On the other hand, the cost of things like consumer testing, research and development and the marketing needed to launch the product can be very high, especially if it’s a competitive sector.
2) Growth
The growth stage is the stage of rapid market acceptance and substantial profit improvement. It is typically characterised by strong growth in sales and profits, and because the company can start to benefit from economies of scale in production, the profit margins, as well as the all-around amount of profit, will increase.
This makes it possible for businesses to invest more money in promotional activities to maximize the possibility of this growth stage.
3) Maturity
It is a period of slowdown in sales growth because the product has achieved acceptance by most possible customers. Profits stabilise or decline because of the increased competition in the market.
During this stage, the product is established and the aim for the manufacturer is now to maintain the market share they have built up. This is likely the most competitive time for most products and businesses need to invest wisely in any marketing they undertake.

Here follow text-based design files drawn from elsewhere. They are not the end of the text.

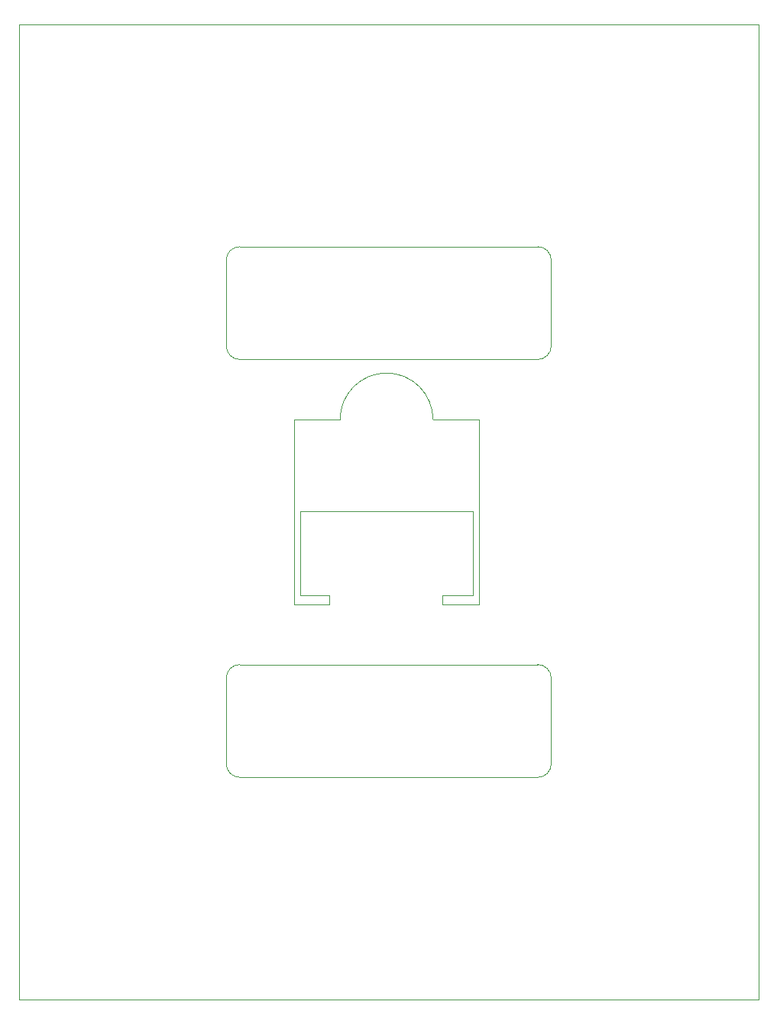
<source format=gm1>
G04 #@! TF.GenerationSoftware,KiCad,Pcbnew,(6.0.5)*
G04 #@! TF.CreationDate,2023-05-08T02:17:39-07:00*
G04 #@! TF.ProjectId,X_Y_Panels,585f595f-5061-46e6-956c-732e6b696361,rev?*
G04 #@! TF.SameCoordinates,Original*
G04 #@! TF.FileFunction,Profile,NP*
%FSLAX46Y46*%
G04 Gerber Fmt 4.6, Leading zero omitted, Abs format (unit mm)*
G04 Created by KiCad (PCBNEW (6.0.5)) date 2023-05-08 02:17:39*
%MOMM*%
%LPD*%
G01*
G04 APERTURE LIST*
G04 #@! TA.AperFunction,Profile*
%ADD10C,0.100000*%
G04 #@! TD*
G04 #@! TA.AperFunction,Profile*
%ADD11C,0.050000*%
G04 #@! TD*
G04 APERTURE END LIST*
D10*
X131790000Y-99680000D02*
X131790000Y-81747994D01*
X131790000Y-99680000D02*
X131790000Y-102230000D01*
D11*
X101292000Y-145997997D02*
X183292000Y-145997997D01*
D10*
X135720000Y-101230000D02*
X132470000Y-101230000D01*
D11*
X183292000Y-37997997D02*
X101292000Y-37997997D01*
D10*
X148250000Y-101220000D02*
X148250000Y-102230000D01*
X136900000Y-81750000D02*
X131790000Y-81747994D01*
X132460000Y-102230000D02*
X131790000Y-102230000D01*
X124289233Y-73597667D02*
G75*
G03*
X125789170Y-75097667I1499967J-33D01*
G01*
X135720000Y-101230000D02*
X135720000Y-102210000D01*
X132460000Y-102230000D02*
X135720000Y-102210000D01*
X158800000Y-121400000D02*
G75*
G03*
X160300000Y-119900000I0J1500000D01*
G01*
X148250000Y-102230000D02*
X151380000Y-102240000D01*
X132460000Y-99680000D02*
X132470000Y-101230000D01*
X125785660Y-108900660D02*
G75*
G03*
X124285660Y-110400660I40J-1500040D01*
G01*
D11*
X183292000Y-145997997D02*
X183292000Y-37997997D01*
D10*
X160299171Y-64097667D02*
X160299170Y-73597667D01*
X152290000Y-81747994D02*
X152290000Y-99690000D01*
X124290000Y-119900000D02*
G75*
G03*
X125790000Y-121400000I1500000J0D01*
G01*
X158799170Y-75097670D02*
G75*
G03*
X160299170Y-73597667I30J1499970D01*
G01*
X132450000Y-91945000D02*
X132460000Y-99680000D01*
D11*
X101292000Y-145997997D02*
X101292000Y-37997997D01*
D10*
X158799171Y-62597667D02*
X125784830Y-62598327D01*
X147200000Y-81750000D02*
G75*
G03*
X136900000Y-81750000I-5150000J2046D01*
G01*
X124289170Y-73597667D02*
X124284830Y-64098327D01*
X147200000Y-81750000D02*
X152290000Y-81747994D01*
X151370000Y-101220000D02*
X151620000Y-101220000D01*
X125784830Y-62598330D02*
G75*
G03*
X124284830Y-64098327I-30J-1499970D01*
G01*
X151370000Y-101220000D02*
X148250000Y-101220000D01*
X151620000Y-99690000D02*
X151590000Y-91955000D01*
X160299233Y-64097667D02*
G75*
G03*
X158799171Y-62597667I-1500033J-33D01*
G01*
X125790000Y-121400000D02*
X158800000Y-121400000D01*
X152290000Y-99690000D02*
X152290000Y-102240000D01*
X160300000Y-110400000D02*
G75*
G03*
X158800001Y-108900000I-1500000J0D01*
G01*
X151620000Y-99690000D02*
X151620000Y-101220000D01*
X124290000Y-119900000D02*
X124285660Y-110400660D01*
X151590000Y-91955000D02*
X132450000Y-91945000D01*
X151380000Y-102240000D02*
X152290000Y-102240000D01*
X125789170Y-75097667D02*
X158799170Y-75097667D01*
X158800001Y-108900000D02*
X125785660Y-108900660D01*
X160300001Y-110400000D02*
X160300000Y-119900000D01*
M02*

</source>
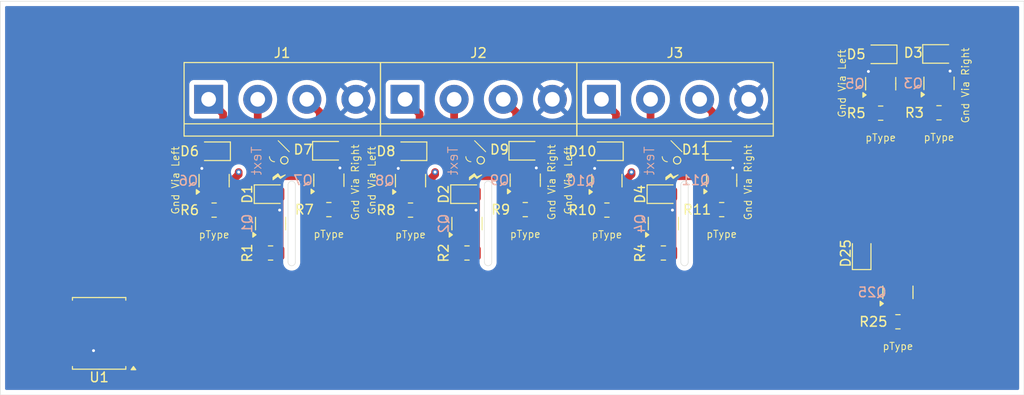
<source format=kicad_pcb>
(kicad_pcb
	(version 20240108)
	(generator "pcbnew")
	(generator_version "8.0")
	(general
		(thickness 1.6)
		(legacy_teardrops no)
	)
	(paper "A4")
	(layers
		(0 "F.Cu" signal)
		(31 "B.Cu" signal)
		(32 "B.Adhes" user "B.Adhesive")
		(33 "F.Adhes" user "F.Adhesive")
		(34 "B.Paste" user)
		(35 "F.Paste" user)
		(36 "B.SilkS" user "B.Silkscreen")
		(37 "F.SilkS" user "F.Silkscreen")
		(38 "B.Mask" user)
		(39 "F.Mask" user)
		(40 "Dwgs.User" user "User.Drawings")
		(41 "Cmts.User" user "User.Comments")
		(42 "Eco1.User" user "User.Eco1")
		(43 "Eco2.User" user "User.Eco2")
		(44 "Edge.Cuts" user)
		(45 "Margin" user)
		(46 "B.CrtYd" user "B.Courtyard")
		(47 "F.CrtYd" user "F.Courtyard")
		(48 "B.Fab" user)
		(49 "F.Fab" user)
		(50 "User.1" user)
		(51 "User.2" user)
		(52 "User.3" user)
		(53 "User.4" user)
		(54 "User.5" user)
		(55 "User.6" user)
		(56 "User.7" user)
		(57 "User.8" user)
		(58 "User.9" user)
	)
	(setup
		(pad_to_mask_clearance 0)
		(allow_soldermask_bridges_in_footprints no)
		(pcbplotparams
			(layerselection 0x00010fc_ffffffff)
			(plot_on_all_layers_selection 0x0000000_00000000)
			(disableapertmacros no)
			(usegerberextensions no)
			(usegerberattributes yes)
			(usegerberadvancedattributes yes)
			(creategerberjobfile yes)
			(dashed_line_dash_ratio 12.000000)
			(dashed_line_gap_ratio 3.000000)
			(svgprecision 4)
			(plotframeref no)
			(viasonmask no)
			(mode 1)
			(useauxorigin no)
			(hpglpennumber 1)
			(hpglpenspeed 20)
			(hpglpendiameter 15.000000)
			(pdf_front_fp_property_popups yes)
			(pdf_back_fp_property_popups yes)
			(dxfpolygonmode yes)
			(dxfimperialunits yes)
			(dxfusepcbnewfont yes)
			(psnegative no)
			(psa4output no)
			(plotreference yes)
			(plotvalue yes)
			(plotfptext yes)
			(plotinvisibletext no)
			(sketchpadsonfab no)
			(subtractmaskfromsilk no)
			(outputformat 1)
			(mirror no)
			(drillshape 1)
			(scaleselection 1)
			(outputdirectory "")
		)
	)
	(net 0 "")
	(net 1 "/SubPcb/nType/Output")
	(net 2 "+3.3V")
	(net 3 "/pTypeA1/Output")
	(net 4 "/SubPcb1/nType/Output")
	(net 5 "GND")
	(net 6 "/pTypeB1/Output")
	(net 7 "/SubPcb2/nType/Output")
	(net 8 "/SubPcb/pTypeB/Output")
	(net 9 "unconnected-(U1-PC2-Pad14)")
	(net 10 "unconnected-(U1-PA2-Pad18)")
	(net 11 "unconnected-(U1-PA3-Pad19)")
	(net 12 "unconnected-(U1-PA1-Pad17)")
	(net 13 "unconnected-(U1-PC3-Pad15)")
	(net 14 "unconnected-(U1-PB2-Pad9)")
	(net 15 "unconnected-(U1-PC1-Pad13)")
	(net 16 "unconnected-(U1-PA6-Pad4)")
	(net 17 "unconnected-(U1-PA4-Pad2)")
	(net 18 "unconnected-(U1-PC0-Pad12)")
	(net 19 "unconnected-(U1-~{RESET}{slash}PA0-Pad16)")
	(net 20 "unconnected-(U1-PA5-Pad3)")
	(net 21 "unconnected-(U1-PB1-Pad10)")
	(net 22 "unconnected-(U1-PA7-Pad5)")
	(net 23 "unconnected-(U1-PB0-Pad11)")
	(net 24 "VDC")
	(net 25 "/SubPcb/Input")
	(net 26 "/SubPcb1/Input")
	(net 27 "/SubPcb2/Input")
	(net 28 "/SubPcb/pTypeA/Output")
	(net 29 "/SubPcb1/pTypeB/Output")
	(net 30 "/SubPcb1/pTypeA/Output")
	(net 31 "/SubPcb2/pTypeB/Output")
	(net 32 "/SubPcb2/pTypeA/Output")
	(net 33 "/pTypeA1/Input")
	(net 34 "/pTypeB1/Input")
	(net 35 "/pType/Output")
	(net 36 "/pType/Input")
	(footprint "Package_TO_SOT_SMD:SOT-23" (layer "F.Cu") (at 112.08 45.397 90))
	(footprint "Diode_SMD:D_0805_2012Metric" (layer "F.Cu") (at 81.9745 30.781 180))
	(footprint "Diode_SMD:D_0805_2012Metric" (layer "F.Cu") (at 61.6545 30.781 180))
	(footprint "Diode_SMD:D_0805_2012Metric" (layer "F.Cu") (at 116.332 20.701))
	(footprint "Package_TO_SOT_SMD:SOT-23" (layer "F.Cu") (at 93.8465 33.7805 90))
	(footprint "Diode_SMD:D_0805_2012Metric" (layer "F.Cu") (at 108.331 41.3535 90))
	(footprint "Package_SO:SSOP-20_5.3x7.2mm_P0.65mm" (layer "F.Cu") (at 29.438019 49.646 180))
	(footprint "Diode_SMD:D_0805_2012Metric" (layer "F.Cu") (at 87.8165 35.226))
	(footprint "Diode_SMD:D_0805_2012Metric" (layer "F.Cu") (at 110.297 20.7385 180))
	(footprint "Resistor_SMD:R_0805_2012Metric" (layer "F.Cu") (at 61.6545 36.877 180))
	(footprint "Diode_SMD:D_0805_2012Metric" (layer "F.Cu") (at 53.2065 30.7325))
	(footprint "Package_TO_SOT_SMD:SOT-23" (layer "F.Cu") (at 73.5265 33.7805 90))
	(footprint "Package_TO_SOT_SMD:SOT-23" (layer "F.Cu") (at 110.297 23.7865 90))
	(footprint "Package_TO_SOT_SMD:SOT-23" (layer "F.Cu") (at 53.2065 33.7805 90))
	(footprint "Diode_SMD:D_0805_2012Metric" (layer "F.Cu") (at 67.4965 35.226))
	(footprint "Resistor_SMD:R_0805_2012Metric" (layer "F.Cu") (at 41.3345 36.877 180))
	(footprint "Resistor_SMD:R_0805_2012Metric" (layer "F.Cu") (at 112.08 48.445 180))
	(footprint "TerminalBlock:TerminalBlock_bornier-4_P5.08mm" (layer "F.Cu") (at 81.407 25.4))
	(footprint "Package_TO_SOT_SMD:SOT-23" (layer "F.Cu") (at 61.6545 33.829 90))
	(footprint "Resistor_SMD:R_0805_2012Metric" (layer "F.Cu") (at 67.4965 41.322))
	(footprint "Package_TO_SOT_SMD:SOT-23" (layer "F.Cu") (at 41.3345 33.829 90))
	(footprint "Package_TO_SOT_SMD:SOT-23" (layer "F.Cu") (at 116.332 23.749 90))
	(footprint "Package_TO_SOT_SMD:SOT-23" (layer "F.Cu") (at 47.1765 38.274 90))
	(footprint "Package_TO_SOT_SMD:SOT-23" (layer "F.Cu") (at 67.4965 38.274 90))
	(footprint "Resistor_SMD:R_0805_2012Metric" (layer "F.Cu") (at 87.8165 41.322))
	(footprint "Resistor_SMD:R_0805_2012Metric" (layer "F.Cu") (at 116.332 26.797 180))
	(footprint "Resistor_SMD:R_0805_2012Metric" (layer "F.Cu") (at 53.2065 36.8285 180))
	(footprint "TerminalBlock:TerminalBlock_bornier-4_P5.08mm" (layer "F.Cu") (at 61.087 25.4))
	(footprint "Resistor_SMD:R_0805_2012Metric" (layer "F.Cu") (at 110.297 26.8345 180))
	(footprint "Diode_SMD:D_0805_2012Metric" (layer "F.Cu") (at 47.1765 35.226))
	(footprint "Resistor_SMD:R_0805_2012Metric" (layer "F.Cu") (at 47.1765 41.322))
	(footprint "Package_TO_SOT_SMD:SOT-23" (layer "F.Cu") (at 81.9745 33.829 90))
	(footprint "Diode_SMD:D_0805_2012Metric" (layer "F.Cu") (at 93.8465 30.7325))
	(footprint "TerminalBlock:TerminalBlock_bornier-4_P5.08mm" (layer "F.Cu") (at 40.767 25.4))
	(footprint "Resistor_SMD:R_0805_2012Metric" (layer "F.Cu") (at 73.5265 36.8285 180))
	(footprint "Resistor_SMD:R_0805_2012Metric" (layer "F.Cu") (at 93.8465 36.8285 180))
	(footprint "Diode_SMD:D_0805_2012Metric" (layer "F.Cu") (at 41.3345 30.781 180))
	(footprint "Diode_SMD:D_0805_2012Metric" (layer "F.Cu") (at 73.5265 30.7325))
	(footprint "Resistor_SMD:R_0805_2012Metric" (layer "F.Cu") (at 81.9745 36.877 180))
	(footprint "Package_TO_SOT_SMD:SOT-23"
		(layer "F.Cu")
		(uuid "ec0f08e1-4854-4a03-a5f5-aa8515f72df4")
		(at 87.8165 38.274 90)
		(descr "SOT, 3 Pin (https://www.jedec.org/system/files/docs/to-236h.pdf variant AB), generated with kicad-footprint-generator ipc_gullwing_generator.py")
		(tags "SOT TO_SOT_SMD")
		(property "Reference" "Q4"
			(at 0 -2.413 90)
			(layer "B.SilkS")
			(uuid "ef3d509b-8813-444b-a014-e6085e14f315")
			(effects
				(font
					(size 1 1)
					(thickness 0.15)
				)
				(justify mirror)
			)
		)
		(property "Value" "MMBT2222A"
			(at 0 3.2004 90)
			(layer "F.Fab")
			(uuid "9d97620c-d245-44f7-a292-31ecbb480c04")
			(effects
				(font
					(size 1 1)
					(thickness 0.15)
				)
			)
		)
		(property "Footprint" "Package_TO_SOT_SMD:SOT-23"
			(at 0 0 90)
			(unlocked yes)
			(layer "F.Fab")
			(hide yes)
			(uuid "c58dc507-055f-47be-bb82-8013ed34cff7")
			(effects
				(font
					(size 1.27 1.27)
				)
			)
		)
		(property "Datasheet" "https://assets.nexperia.com/documents/data-sheet/MMBT2222A.pdf"
			(at 0 0 90)
			(unlocked yes)
			(layer "F.Fab")
			(hide yes)
			(uuid "e8e6de53-fd5d-408d-a372-ba2baa3bddcc")
			(effects
				(font
					(size 1.27 1.27)
				)
			)
		)
		(property "Description" "600mA Ic, 40V Vce, NPN Transistor, SOT-23"
			(at 0 0 90)
			(unlocked yes)
			(layer "F.Fab")
			(hide yes)
			(uuid "75ea93bc-a3f7-4cf3-9a91-ad76ade2e4ed")
			(effects
				(font
					(size 1.27 1.27)
				)
			)
		)
		(property ki_fp_filters "SOT?23*")
		(path "/83e2f251-2ecf-45c5-9ae3-81741f3a62ab/6135ce1c-b744-4b77-ae78-eb08171e0e4b/834716fc-fc93-49b3-a482-955f235facf5")
		(sheetname "nType")
		(sheetfile "nType/nType.kicad_sch")
		(attr smd)
		(fp_line
			(start 0 -1.56)
			(end 0.65 -1.56)
			(stroke
				(width 0.12)
				(type solid)
			)
			(layer "F.SilkS")
			(uuid "e5320490-3c03-4da4-9949-569f83c1b7df")
		)
		(fp_line
			(start 0 -1.56)
			(end -0.65 -1.56)
			(stroke
				(width 0.12)
				(type solid)
			)
	
... [104072 chars truncated]
</source>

They also need to consider any product modifications or improvements to the production process in this stage which might give them a competitive advantage.
4) Decline
It is the period when sales show a downward drift and profits erode. The brand may be dropped to make way for new brands so the cycle recommences. Eventually, the market for a product will start to shrink, and this is the decline stage for a product.
This shrinkage could be due to the market being saturated (i.e., all the customers who will buy the product have already purchased and used it), or because the consumers are switching to a different type of product.
While this decline may be unavoidable, it may still be possible for companies to make some profits by switching to less costly production methods and cheaper markets.